Das sind die im Jahr 2024 erschienenen Platten, die ich mir im letzten Jahr gekauft habe. Wenn es nach deren Anzahl geht, war 2024 ein gutes Jahr für neue Musik.

1. The Smile: Wall of Eyes

Das kam überraschend. Die Hälfte von Radiohead und ein Jazz-Drummer spielen leicht entrückte, progressive Stücke mit Sogwirkung. Kannte ich noch nicht, ein guter Jahresanfang.

2. Klez.e: Erregung

Im Grunde ist es The Cure in deutscher Sprache, das ist keine schlechte Idee, sondern eine Verbeugung.

3. Khruangbin: A La Sala

Ein Bass, ein Schlagzeug und eine elektrische Gitarre, die mit der Sicherheit eines Schlafwandlers über eine halb-ausgeleuchtete Bühne spazieren. Das Album klingt so sehr nach Khruangbin wie kein anderes, sie haben alles weggelassen, was nicht unbedingt nötig ist.

4. Dina Ögon: Orion

Dieselbe Besetzung wie Khruangbin zuzüglich einer Jazzsängerin, die Nummern 3 und 4 dieser Liste haben eine Menge miteinander zu tun. Skandinavischer Soul aus Stockholm, sehr warm, sehr tröstend.
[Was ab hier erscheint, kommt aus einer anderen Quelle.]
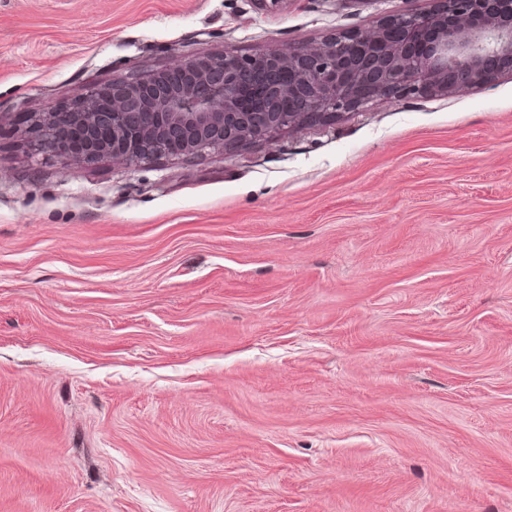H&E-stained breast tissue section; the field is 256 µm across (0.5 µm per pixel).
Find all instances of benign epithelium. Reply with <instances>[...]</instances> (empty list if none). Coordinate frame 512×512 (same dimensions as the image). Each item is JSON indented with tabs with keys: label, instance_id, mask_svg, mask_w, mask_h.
I'll return each instance as SVG.
<instances>
[{
	"label": "benign epithelium",
	"instance_id": "obj_1",
	"mask_svg": "<svg viewBox=\"0 0 512 512\" xmlns=\"http://www.w3.org/2000/svg\"><path fill=\"white\" fill-rule=\"evenodd\" d=\"M502 57H512V0H436L309 48L191 55L147 78L114 76L69 107L34 112L30 146L127 165L235 152L377 100L466 92Z\"/></svg>",
	"mask_w": 512,
	"mask_h": 512
}]
</instances>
5. Sean Ono Lennon: Asterisms

Ein gewaltiges instrumentales Fusions-Album, schwer zu beschreiben, sehr kosmisch. Miles Davis klingt manchmal durch, Lennon spielt eine schwere Gitarre dazu. Schon mit dem Claypool Lennon Delirium hat sich Sean Lennon weit von allen Erwartungen entfernt, ich mag das. Exzellente Musiker und eine klare Produktion, die Platte klingt phantastisch. Große Empfehlung.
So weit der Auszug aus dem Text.